Entries from a dataset:
<<<<

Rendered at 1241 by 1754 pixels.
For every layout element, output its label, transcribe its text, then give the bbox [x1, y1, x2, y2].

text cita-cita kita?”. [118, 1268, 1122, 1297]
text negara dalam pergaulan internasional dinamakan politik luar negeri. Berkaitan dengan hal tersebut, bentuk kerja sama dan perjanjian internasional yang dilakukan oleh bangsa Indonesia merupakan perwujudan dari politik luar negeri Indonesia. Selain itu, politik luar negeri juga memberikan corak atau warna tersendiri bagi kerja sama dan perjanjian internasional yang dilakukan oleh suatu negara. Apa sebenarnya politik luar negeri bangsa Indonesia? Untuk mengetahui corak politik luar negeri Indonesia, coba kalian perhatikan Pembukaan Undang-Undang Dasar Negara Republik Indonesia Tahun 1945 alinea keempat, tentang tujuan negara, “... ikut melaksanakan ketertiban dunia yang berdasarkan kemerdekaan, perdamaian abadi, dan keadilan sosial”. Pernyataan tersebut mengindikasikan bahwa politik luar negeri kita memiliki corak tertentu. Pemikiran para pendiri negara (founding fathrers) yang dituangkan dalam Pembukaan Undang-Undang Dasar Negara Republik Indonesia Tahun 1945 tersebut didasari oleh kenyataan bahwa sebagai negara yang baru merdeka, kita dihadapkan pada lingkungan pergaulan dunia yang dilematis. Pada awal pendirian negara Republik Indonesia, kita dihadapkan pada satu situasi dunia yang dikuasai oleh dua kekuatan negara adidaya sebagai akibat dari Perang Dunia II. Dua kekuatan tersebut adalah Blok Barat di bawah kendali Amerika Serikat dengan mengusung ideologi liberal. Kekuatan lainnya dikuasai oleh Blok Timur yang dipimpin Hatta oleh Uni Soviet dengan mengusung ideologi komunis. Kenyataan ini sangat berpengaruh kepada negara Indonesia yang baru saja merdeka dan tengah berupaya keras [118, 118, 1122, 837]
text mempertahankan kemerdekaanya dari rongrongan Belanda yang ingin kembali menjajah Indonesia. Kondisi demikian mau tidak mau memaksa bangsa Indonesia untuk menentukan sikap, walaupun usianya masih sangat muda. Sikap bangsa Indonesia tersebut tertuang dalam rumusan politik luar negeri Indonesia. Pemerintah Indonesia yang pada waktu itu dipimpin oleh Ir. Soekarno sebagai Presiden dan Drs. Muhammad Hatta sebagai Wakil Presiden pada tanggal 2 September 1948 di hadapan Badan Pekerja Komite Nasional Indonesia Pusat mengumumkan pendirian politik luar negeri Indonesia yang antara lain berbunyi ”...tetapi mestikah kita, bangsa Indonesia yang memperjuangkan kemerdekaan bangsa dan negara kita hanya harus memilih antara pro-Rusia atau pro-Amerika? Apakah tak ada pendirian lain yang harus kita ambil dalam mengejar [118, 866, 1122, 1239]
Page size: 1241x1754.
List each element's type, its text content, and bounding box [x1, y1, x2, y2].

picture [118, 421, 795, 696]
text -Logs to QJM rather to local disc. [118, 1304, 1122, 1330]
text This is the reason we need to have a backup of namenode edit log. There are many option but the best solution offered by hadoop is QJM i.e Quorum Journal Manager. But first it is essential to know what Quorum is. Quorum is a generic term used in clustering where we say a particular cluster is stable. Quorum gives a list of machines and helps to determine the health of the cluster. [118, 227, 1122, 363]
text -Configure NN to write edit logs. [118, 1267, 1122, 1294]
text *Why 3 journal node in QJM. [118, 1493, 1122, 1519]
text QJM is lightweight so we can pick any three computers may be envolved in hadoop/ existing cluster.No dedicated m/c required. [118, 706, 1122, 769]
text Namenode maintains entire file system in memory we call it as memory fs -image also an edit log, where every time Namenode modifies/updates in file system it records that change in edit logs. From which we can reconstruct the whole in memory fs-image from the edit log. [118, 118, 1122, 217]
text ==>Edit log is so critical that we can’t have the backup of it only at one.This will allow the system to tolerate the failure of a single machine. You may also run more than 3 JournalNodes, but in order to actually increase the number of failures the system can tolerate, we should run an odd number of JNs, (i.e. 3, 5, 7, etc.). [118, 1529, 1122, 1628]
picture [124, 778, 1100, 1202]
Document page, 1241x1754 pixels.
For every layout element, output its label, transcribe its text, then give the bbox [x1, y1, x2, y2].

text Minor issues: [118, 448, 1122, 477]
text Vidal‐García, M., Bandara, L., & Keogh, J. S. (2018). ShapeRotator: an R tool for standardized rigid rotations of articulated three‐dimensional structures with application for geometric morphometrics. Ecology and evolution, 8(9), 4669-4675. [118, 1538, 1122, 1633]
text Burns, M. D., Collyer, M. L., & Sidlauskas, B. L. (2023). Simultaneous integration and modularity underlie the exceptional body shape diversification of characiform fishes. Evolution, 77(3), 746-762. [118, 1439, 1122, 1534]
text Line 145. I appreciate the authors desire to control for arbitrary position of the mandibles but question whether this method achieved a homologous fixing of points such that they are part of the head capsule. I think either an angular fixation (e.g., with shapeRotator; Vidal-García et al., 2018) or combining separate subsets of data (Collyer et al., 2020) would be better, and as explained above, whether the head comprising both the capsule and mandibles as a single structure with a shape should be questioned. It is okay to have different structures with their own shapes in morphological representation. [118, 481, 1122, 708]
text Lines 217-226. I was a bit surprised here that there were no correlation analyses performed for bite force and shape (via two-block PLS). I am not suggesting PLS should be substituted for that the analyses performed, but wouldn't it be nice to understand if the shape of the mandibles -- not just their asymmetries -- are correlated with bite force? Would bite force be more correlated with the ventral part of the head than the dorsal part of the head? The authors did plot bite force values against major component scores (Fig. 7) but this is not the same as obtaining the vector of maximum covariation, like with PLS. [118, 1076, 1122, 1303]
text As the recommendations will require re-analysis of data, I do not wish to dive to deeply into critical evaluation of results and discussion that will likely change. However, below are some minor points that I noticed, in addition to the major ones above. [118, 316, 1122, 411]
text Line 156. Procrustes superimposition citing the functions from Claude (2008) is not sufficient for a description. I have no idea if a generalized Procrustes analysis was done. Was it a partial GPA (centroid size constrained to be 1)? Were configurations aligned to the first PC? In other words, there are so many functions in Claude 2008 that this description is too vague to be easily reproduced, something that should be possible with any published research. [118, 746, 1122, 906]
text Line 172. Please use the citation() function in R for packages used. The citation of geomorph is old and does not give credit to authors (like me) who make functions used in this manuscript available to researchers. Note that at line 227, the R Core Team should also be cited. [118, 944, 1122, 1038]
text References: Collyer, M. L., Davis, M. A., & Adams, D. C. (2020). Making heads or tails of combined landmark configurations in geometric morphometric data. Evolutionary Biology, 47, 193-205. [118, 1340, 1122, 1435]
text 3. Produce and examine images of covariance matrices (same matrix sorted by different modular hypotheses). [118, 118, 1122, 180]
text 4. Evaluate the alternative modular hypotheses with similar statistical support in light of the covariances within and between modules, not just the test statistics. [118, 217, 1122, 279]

>>>>

Please copy the stretch of rows from the line that contains "picture [118, 421, 795, 696]" through the line that contains "text -Logs to", keeping every character identical.

* [Exercise solution]
picture [118, 421, 795, 696]
text -Logs to QJM rather to local disc. [118, 1304, 1122, 1330]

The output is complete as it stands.